### TAREFA A REALIZAR
Selecione nos dados abaixo todas as linhas em que aparece a palavra "shown".
--- DADOS FORNECIDOS ---
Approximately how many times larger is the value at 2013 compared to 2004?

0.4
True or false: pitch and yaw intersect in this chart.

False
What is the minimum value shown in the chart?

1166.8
---
--- DADOS FORNECIDOS ---
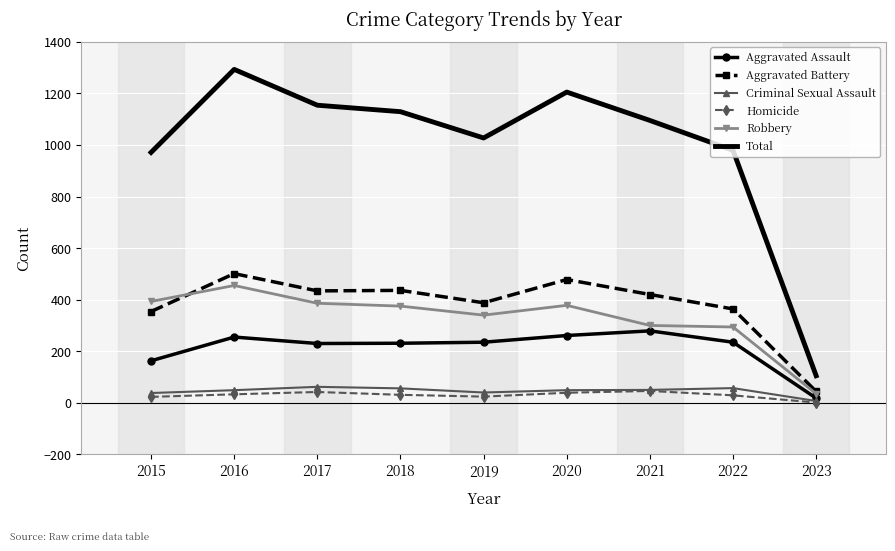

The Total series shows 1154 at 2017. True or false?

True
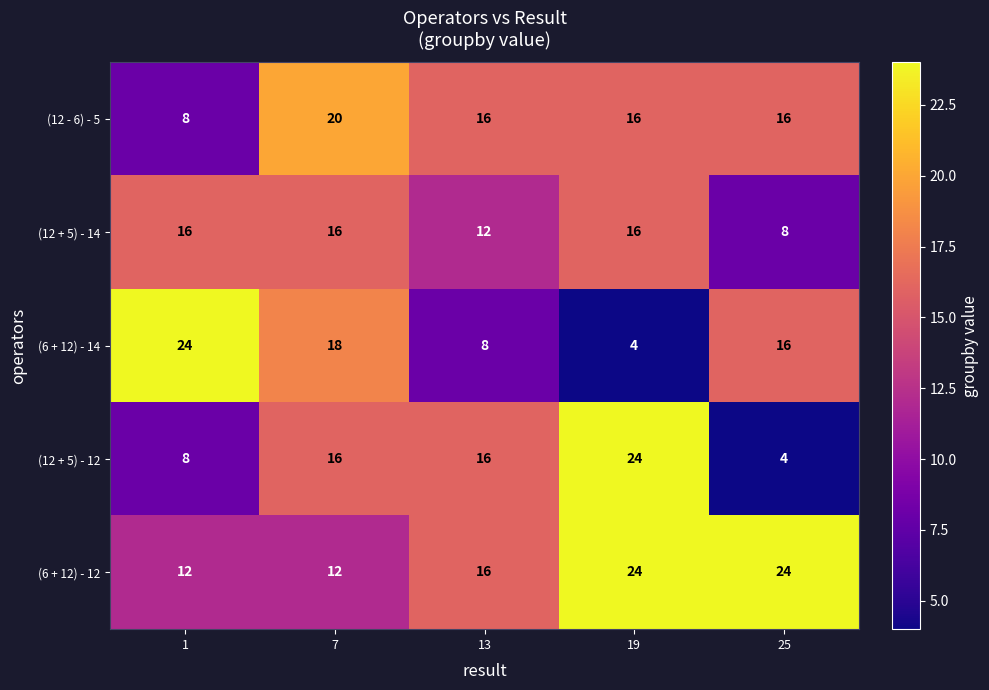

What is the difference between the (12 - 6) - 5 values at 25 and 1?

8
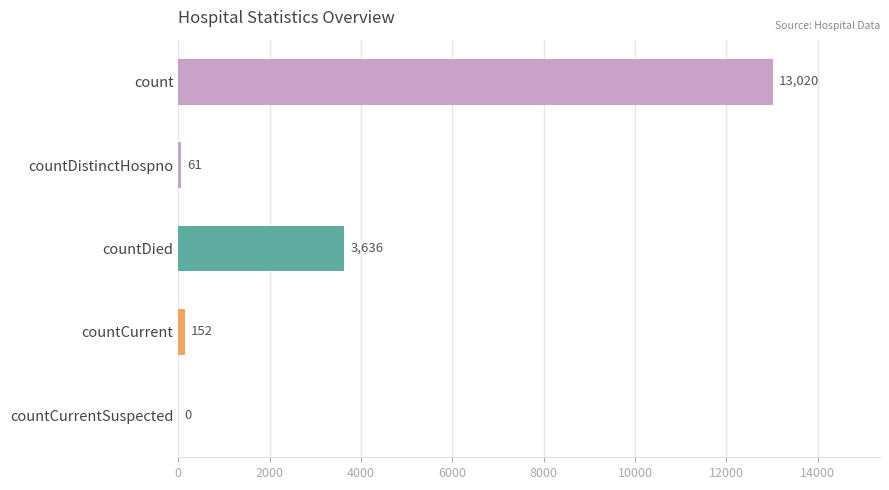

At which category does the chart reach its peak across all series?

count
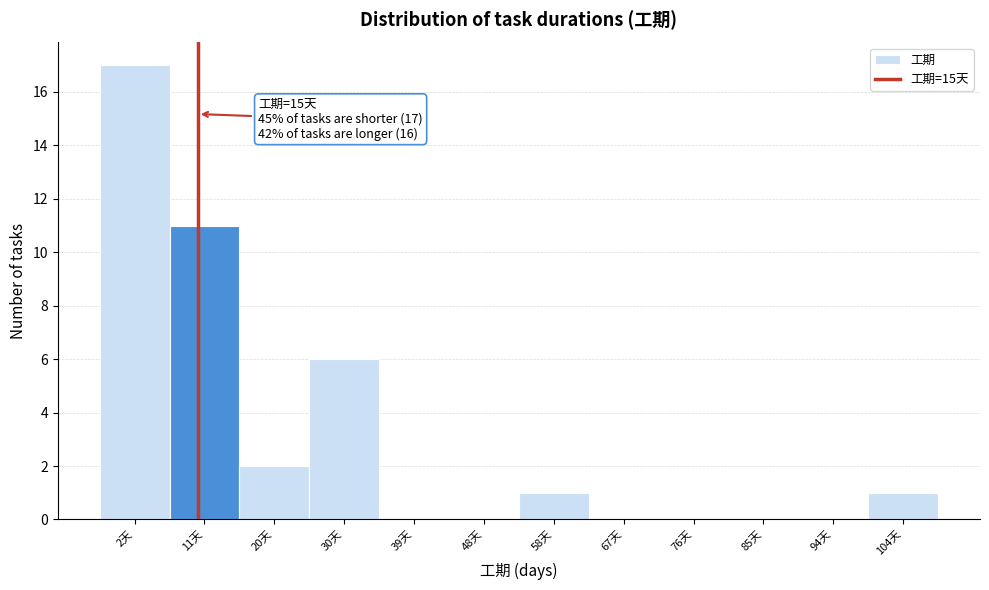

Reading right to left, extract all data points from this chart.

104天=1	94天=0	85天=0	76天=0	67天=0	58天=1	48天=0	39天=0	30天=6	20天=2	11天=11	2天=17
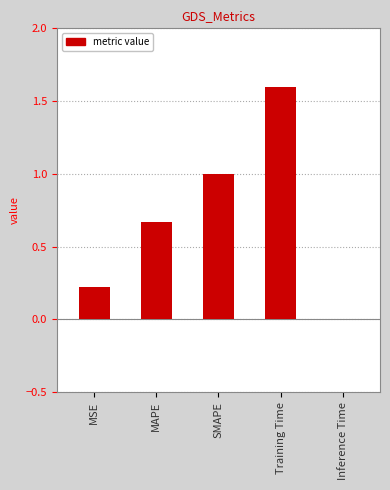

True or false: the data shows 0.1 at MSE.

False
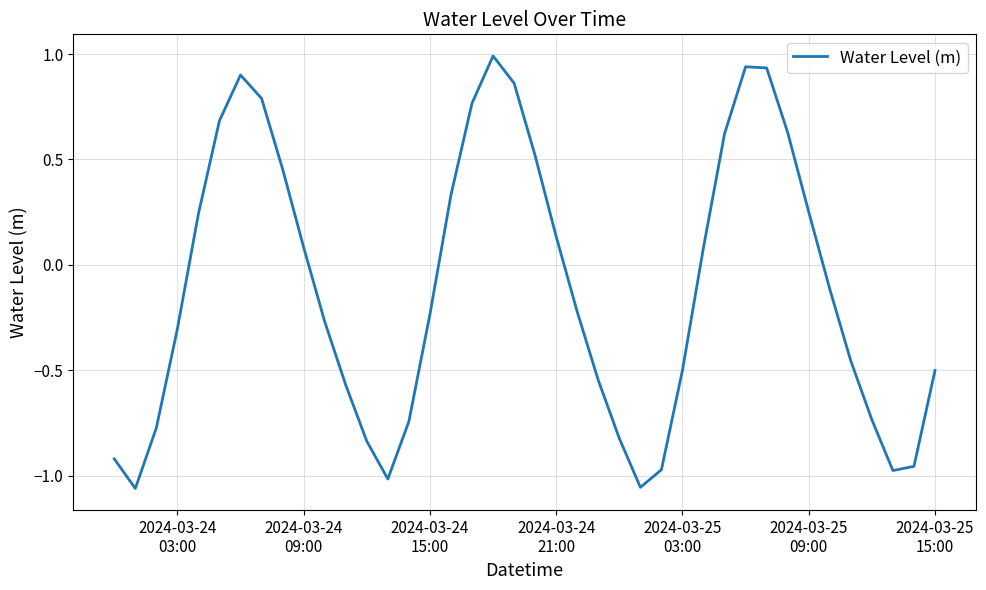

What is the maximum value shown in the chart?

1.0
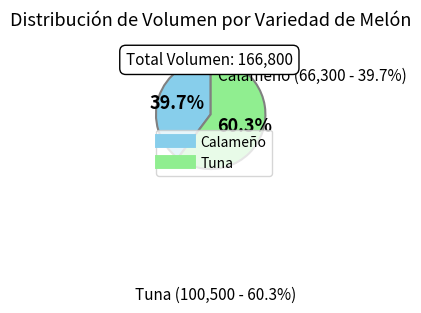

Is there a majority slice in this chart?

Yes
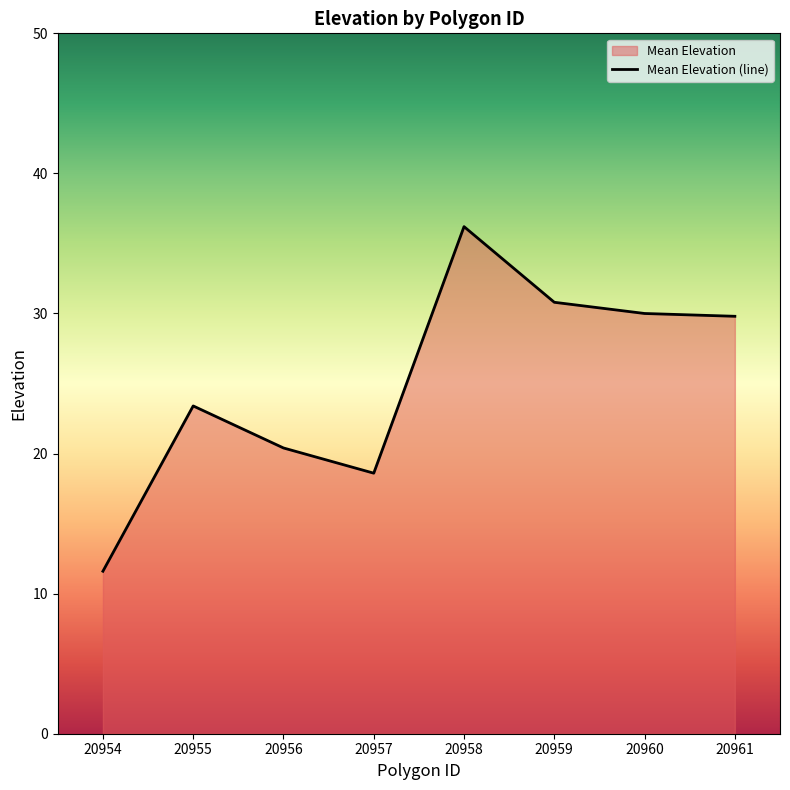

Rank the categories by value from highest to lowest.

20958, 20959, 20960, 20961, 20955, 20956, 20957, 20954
---
--- DADOS FORNECIDOS ---
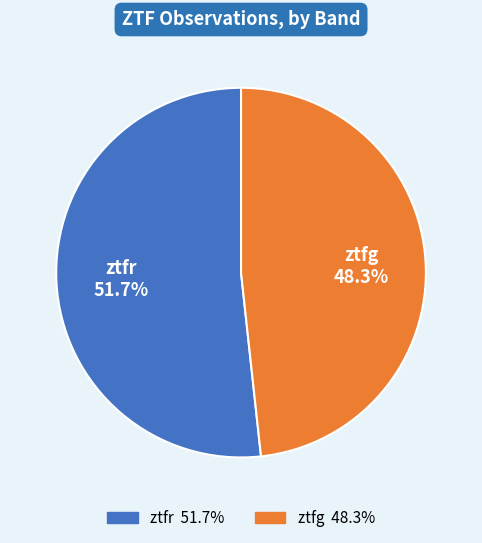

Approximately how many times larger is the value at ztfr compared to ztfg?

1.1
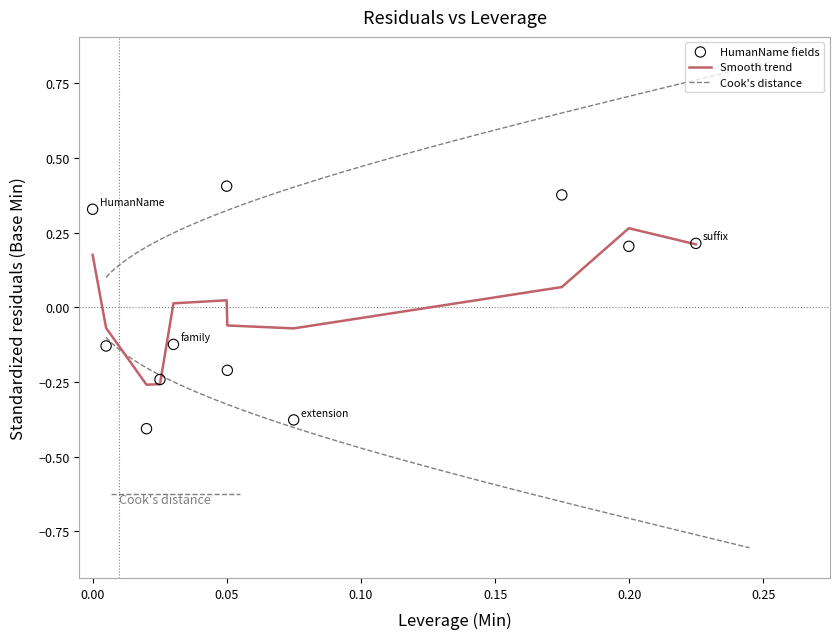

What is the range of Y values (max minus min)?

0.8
---
### RESULTADO
What is the minimum value shown in the chart?
What is the maximum value shown in the chart?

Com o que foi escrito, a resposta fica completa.